#### Supplied entries ####
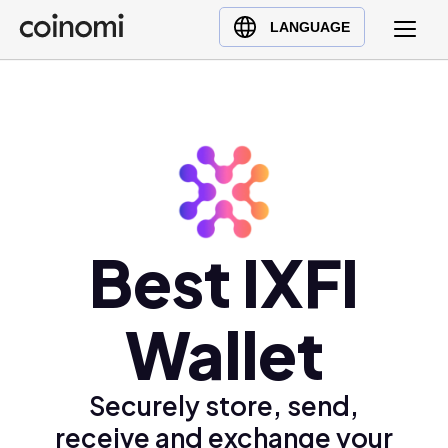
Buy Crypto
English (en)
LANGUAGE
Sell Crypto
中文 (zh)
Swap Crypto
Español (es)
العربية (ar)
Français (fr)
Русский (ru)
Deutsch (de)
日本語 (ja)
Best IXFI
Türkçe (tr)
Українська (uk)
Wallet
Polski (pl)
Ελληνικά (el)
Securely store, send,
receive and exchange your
####
#### Supplied entries ####
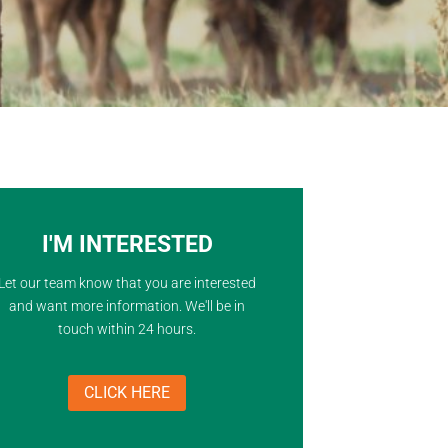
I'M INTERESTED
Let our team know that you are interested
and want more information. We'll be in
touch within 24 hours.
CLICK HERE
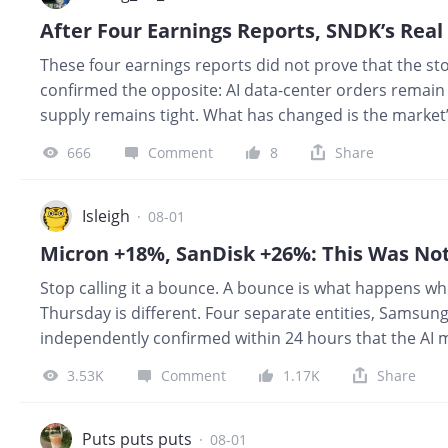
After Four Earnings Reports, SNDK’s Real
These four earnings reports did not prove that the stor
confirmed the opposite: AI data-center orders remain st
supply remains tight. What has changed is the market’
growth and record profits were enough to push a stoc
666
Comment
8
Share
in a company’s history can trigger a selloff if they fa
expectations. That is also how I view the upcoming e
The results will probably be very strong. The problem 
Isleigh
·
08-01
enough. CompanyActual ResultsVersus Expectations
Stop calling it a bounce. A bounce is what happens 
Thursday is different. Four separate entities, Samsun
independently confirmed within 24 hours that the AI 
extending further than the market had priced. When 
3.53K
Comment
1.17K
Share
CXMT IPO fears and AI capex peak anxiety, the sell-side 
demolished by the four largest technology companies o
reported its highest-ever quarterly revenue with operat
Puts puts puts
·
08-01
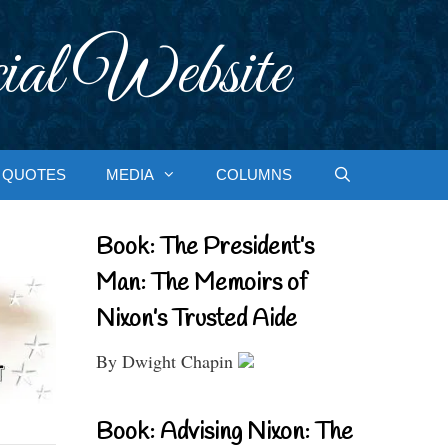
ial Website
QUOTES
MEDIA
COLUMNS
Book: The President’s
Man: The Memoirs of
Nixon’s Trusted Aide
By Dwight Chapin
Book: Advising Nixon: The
####
Your objective:
Which lines in the entries above contain the word "confirmed"? Show each of them.

Completed task:
confirmed the opposite: AI data-center orders remain st
independently confirmed within 24 hours that the AI 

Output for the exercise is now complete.